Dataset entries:

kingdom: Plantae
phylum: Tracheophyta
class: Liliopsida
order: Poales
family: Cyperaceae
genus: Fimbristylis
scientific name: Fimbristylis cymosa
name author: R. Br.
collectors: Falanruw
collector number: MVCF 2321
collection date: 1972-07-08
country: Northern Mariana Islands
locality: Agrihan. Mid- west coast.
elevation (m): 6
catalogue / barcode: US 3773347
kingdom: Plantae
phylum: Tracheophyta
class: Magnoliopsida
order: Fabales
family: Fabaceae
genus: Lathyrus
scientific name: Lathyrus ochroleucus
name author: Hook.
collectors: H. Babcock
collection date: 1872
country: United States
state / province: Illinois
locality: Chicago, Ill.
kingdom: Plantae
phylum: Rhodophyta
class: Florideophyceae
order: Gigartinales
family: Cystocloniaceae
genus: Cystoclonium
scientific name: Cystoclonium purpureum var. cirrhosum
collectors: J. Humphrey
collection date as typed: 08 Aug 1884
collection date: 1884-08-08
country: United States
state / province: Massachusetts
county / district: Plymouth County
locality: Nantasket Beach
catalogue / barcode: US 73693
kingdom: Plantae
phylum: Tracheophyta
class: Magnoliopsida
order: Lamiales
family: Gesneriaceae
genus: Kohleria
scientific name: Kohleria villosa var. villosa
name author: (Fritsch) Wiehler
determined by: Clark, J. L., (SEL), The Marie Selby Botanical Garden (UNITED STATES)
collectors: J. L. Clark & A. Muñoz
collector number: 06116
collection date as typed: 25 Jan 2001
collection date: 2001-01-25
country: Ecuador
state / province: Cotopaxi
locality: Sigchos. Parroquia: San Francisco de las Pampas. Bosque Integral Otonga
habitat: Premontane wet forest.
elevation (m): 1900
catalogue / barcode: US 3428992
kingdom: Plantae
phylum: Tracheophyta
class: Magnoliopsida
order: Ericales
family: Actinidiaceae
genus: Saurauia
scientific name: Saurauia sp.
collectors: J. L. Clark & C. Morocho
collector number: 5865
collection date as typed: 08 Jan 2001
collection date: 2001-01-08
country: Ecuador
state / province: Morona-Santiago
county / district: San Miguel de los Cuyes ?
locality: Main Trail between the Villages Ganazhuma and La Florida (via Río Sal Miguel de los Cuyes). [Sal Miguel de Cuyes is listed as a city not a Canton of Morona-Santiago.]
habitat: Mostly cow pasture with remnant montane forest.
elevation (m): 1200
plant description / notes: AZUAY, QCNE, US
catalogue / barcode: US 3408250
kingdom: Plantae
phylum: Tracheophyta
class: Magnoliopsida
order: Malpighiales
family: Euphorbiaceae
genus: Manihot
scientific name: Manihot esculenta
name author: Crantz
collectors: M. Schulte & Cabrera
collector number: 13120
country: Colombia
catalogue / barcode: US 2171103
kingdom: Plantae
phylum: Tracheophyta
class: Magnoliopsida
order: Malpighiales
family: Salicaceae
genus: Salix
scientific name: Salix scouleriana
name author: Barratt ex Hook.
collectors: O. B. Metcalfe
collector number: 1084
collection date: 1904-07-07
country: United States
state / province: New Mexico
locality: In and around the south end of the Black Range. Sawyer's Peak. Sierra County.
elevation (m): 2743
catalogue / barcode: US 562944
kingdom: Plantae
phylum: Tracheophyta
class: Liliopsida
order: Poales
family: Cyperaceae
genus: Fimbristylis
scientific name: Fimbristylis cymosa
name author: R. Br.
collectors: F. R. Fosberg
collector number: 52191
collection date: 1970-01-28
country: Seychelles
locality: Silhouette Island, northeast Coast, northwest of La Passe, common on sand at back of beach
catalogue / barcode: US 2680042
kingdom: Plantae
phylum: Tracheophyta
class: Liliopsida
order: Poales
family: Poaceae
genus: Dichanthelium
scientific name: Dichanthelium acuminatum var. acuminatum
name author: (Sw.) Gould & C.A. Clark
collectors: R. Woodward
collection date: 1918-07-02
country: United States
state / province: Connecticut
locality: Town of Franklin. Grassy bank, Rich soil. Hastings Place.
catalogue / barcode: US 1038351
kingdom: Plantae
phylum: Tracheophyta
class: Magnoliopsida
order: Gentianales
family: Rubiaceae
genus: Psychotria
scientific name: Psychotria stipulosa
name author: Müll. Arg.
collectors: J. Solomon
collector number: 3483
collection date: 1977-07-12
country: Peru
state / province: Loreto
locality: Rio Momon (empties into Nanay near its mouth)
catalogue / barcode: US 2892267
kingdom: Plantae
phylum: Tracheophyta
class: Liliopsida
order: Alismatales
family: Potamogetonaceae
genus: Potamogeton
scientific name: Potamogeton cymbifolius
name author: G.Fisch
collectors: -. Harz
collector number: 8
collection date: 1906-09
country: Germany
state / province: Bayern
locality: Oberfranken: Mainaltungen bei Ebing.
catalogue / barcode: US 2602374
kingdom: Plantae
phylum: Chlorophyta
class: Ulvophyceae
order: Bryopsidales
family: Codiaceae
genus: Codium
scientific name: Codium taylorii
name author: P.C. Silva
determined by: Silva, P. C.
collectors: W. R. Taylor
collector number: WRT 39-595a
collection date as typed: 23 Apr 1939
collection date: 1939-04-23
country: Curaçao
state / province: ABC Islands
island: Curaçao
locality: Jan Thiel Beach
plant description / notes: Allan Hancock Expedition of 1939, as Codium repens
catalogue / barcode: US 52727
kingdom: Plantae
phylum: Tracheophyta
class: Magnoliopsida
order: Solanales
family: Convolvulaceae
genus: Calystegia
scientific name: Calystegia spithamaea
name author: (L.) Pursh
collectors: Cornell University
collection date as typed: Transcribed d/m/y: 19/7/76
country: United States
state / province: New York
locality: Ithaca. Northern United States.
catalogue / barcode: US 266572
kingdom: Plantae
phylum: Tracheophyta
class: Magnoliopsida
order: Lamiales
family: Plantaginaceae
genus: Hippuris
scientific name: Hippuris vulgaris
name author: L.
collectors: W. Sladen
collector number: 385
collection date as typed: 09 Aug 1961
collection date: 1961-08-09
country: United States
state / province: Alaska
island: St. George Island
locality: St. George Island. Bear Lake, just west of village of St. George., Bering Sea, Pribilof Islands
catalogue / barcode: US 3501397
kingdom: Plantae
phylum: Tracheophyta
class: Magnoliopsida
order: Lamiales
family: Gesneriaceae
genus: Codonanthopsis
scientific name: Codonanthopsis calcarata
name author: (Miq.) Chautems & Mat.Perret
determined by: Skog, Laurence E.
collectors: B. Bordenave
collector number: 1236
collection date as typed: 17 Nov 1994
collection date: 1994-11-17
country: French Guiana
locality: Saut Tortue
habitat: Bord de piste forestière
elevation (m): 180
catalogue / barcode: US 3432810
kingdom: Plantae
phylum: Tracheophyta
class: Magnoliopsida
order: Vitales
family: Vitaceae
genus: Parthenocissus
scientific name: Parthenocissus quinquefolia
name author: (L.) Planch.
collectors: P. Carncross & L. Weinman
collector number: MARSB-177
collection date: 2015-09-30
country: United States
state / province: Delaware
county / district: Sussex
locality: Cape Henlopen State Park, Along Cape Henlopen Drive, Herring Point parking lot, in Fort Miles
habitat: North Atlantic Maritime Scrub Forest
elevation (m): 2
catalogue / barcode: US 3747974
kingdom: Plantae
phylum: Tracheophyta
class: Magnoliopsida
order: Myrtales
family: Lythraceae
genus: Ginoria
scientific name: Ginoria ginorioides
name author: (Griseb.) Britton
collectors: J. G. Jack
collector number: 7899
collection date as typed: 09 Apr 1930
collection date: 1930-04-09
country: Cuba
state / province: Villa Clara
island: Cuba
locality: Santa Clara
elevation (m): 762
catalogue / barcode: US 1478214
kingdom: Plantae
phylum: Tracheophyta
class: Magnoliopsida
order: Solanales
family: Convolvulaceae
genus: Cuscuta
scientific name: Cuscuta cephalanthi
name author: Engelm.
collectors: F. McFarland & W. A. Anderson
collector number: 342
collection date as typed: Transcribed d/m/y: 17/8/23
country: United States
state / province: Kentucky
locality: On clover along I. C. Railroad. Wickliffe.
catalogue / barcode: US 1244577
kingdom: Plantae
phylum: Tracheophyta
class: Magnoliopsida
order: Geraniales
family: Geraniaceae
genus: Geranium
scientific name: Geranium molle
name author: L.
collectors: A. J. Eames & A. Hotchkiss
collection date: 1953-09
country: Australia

**Exercise task**
Give the lines starting at the one containing "locality: Ithaca. Northern United States." and ending at the one containing "collectors: F. McFarland & W. A. Anderson" as a two-column CSV headed "field" and "value", one row per line, with each part in its own quoted field and any line breaks replaced by spaces.

**Expected answer**
field,value
"locality:","Ithaca. Northern United States."
"catalogue / barcode:","US 266572"
"kingdom:","Plantae"
"phylum:","Tracheophyta"
"class:","Magnoliopsida"
"order:","Lamiales"
"family:","Plantaginaceae"
"genus:","Hippuris"
"scientific name:","Hippuris vulgaris"
"name author:","L."
"collectors:","W. Sladen"
"collector number:","385"
"collection date as typed:","09 Aug 1961"
"collection date:","1961-08-09"
"country:","United States"
"state / province:","Alaska"
"island:","St. George Island"
"locality:","St. George Island. Bear Lake, just west of village of St. George., Bering Sea, Pribilof Islands"
"catalogue / barcode:","US 3501397"
"kingdom:","Plantae"
"phylum:","Tracheophyta"
"class:","Magnoliopsida"
"order:","Lamiales"
"family:","Gesneriaceae"
"genus:","Codonanthopsis"
"scientific name:","Codonanthopsis calcarata"
"name author:","(Miq.) Chautems & Mat.Perret"
"determined by:","Skog, Laurence E."
"collectors:","B. Bordenave"
"collector number:","1236"
"collection date as typed:","17 Nov 1994"
"collection date:","1994-11-17"
"country:","French Guiana"
"locality:","Saut Tortue"
"habitat:","Bord de piste forestière"
"elevation (m):","180"
"catalogue / barcode:","US 3432810"
"kingdom:","Plantae"
"phylum:","Tracheophyta"
"class:","Magnoliopsida"
"order:","Vitales"
"family:","Vitaceae"
"genus:","Parthenocissus"
"scientific name:","Parthenocissus quinquefolia"
"name author:","(L.) Planch."
"collectors:","P. Carncross & L. Weinman"
"collector number:","MARSB-177"
"collection date:","2015-09-30"
"country:","United States"
"state / province:","Delaware"
"county / district:","Sussex"
"locality:","Cape Henlopen State Park, Along Cape Henlopen Drive, Herring Point parking lot, in Fort Miles"
"habitat:","North Atlantic Maritime Scrub Forest"
"elevation (m):","2"
"catalogue / barcode:","US 3747974"
"kingdom:","Plantae"
"phylum:","Tracheophyta"
"class:","Magnoliopsida"
"order:","Myrtales"
"family:","Lythraceae"
"genus:","Ginoria"
"scientific name:","Ginoria ginorioides"
"name author:","(Griseb.) Britton"
"collectors:","J. G. Jack"
"collector number:","7899"
"collection date as typed:","09 Apr 1930"
"collection date:","1930-04-09"
"country:","Cuba"
"state / province:","Villa Clara"
"island:","Cuba"
"locality:","Santa Clara"
"elevation (m):","762"
"catalogue / barcode:","US 1478214"
"kingdom:","Plantae"
"phylum:","Tracheophyta"
"class:","Magnoliopsida"
"order:","Solanales"
"family:","Convolvulaceae"
"genus:","Cuscuta"
"scientific name:","Cuscuta cephalanthi"
"name author:","Engelm."
"collectors:","F. McFarland & W. A. Anderson"